Reproduce the material below word for word, starting with its first line and stopping after the line that contains "list More the".
══ Given records
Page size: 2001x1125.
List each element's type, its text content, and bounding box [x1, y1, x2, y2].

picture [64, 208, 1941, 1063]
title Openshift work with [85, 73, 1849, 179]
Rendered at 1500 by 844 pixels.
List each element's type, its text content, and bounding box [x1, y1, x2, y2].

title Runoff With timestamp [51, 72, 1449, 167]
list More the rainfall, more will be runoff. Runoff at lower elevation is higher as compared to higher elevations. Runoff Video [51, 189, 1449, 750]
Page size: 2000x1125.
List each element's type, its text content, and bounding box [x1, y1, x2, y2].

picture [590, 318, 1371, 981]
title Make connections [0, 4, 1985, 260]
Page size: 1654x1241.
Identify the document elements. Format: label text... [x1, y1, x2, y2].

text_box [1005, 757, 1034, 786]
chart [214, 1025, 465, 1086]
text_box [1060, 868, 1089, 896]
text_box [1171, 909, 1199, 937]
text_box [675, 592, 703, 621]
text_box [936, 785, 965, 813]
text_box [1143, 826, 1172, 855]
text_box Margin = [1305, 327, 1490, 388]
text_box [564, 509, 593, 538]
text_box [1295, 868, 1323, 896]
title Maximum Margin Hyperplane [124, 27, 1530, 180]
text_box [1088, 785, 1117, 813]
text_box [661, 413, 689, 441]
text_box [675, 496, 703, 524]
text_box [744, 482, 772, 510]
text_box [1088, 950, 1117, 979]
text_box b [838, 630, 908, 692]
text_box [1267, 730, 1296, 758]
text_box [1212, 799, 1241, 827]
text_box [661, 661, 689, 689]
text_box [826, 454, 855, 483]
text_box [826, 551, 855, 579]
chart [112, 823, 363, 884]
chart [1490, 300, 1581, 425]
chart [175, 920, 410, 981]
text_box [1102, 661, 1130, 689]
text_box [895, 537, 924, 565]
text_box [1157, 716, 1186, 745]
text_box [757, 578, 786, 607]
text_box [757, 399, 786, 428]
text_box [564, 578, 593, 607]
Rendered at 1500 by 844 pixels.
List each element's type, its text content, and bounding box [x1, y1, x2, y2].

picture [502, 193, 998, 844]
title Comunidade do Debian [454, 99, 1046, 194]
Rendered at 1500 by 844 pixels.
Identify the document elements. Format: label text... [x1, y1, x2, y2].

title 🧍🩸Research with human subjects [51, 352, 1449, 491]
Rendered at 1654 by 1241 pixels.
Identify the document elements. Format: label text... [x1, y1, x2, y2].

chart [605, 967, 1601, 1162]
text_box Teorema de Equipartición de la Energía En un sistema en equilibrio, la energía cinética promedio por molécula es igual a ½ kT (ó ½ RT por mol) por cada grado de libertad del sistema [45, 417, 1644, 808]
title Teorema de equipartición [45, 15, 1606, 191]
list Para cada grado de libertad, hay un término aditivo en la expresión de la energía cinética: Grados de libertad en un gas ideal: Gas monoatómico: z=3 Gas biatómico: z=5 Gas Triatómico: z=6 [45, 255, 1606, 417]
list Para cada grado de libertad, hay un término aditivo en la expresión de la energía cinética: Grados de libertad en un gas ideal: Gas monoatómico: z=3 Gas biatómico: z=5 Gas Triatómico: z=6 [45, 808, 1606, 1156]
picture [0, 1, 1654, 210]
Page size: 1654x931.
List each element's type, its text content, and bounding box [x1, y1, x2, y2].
════
Reply =
Page size: 2001x1125.
List each element's type, its text content, and bounding box [x1, y1, x2, y2].

picture [64, 208, 1941, 1063]
title Openshift work with [85, 73, 1849, 179]
Rendered at 1500 by 844 pixels.
List each element's type, its text content, and bounding box [x1, y1, x2, y2].

title Runoff With timestamp [51, 72, 1449, 167]
list More the rainfall, more will be runoff. Runoff at lower elevation is higher as compared to higher elevations. Runoff Video [51, 189, 1449, 750]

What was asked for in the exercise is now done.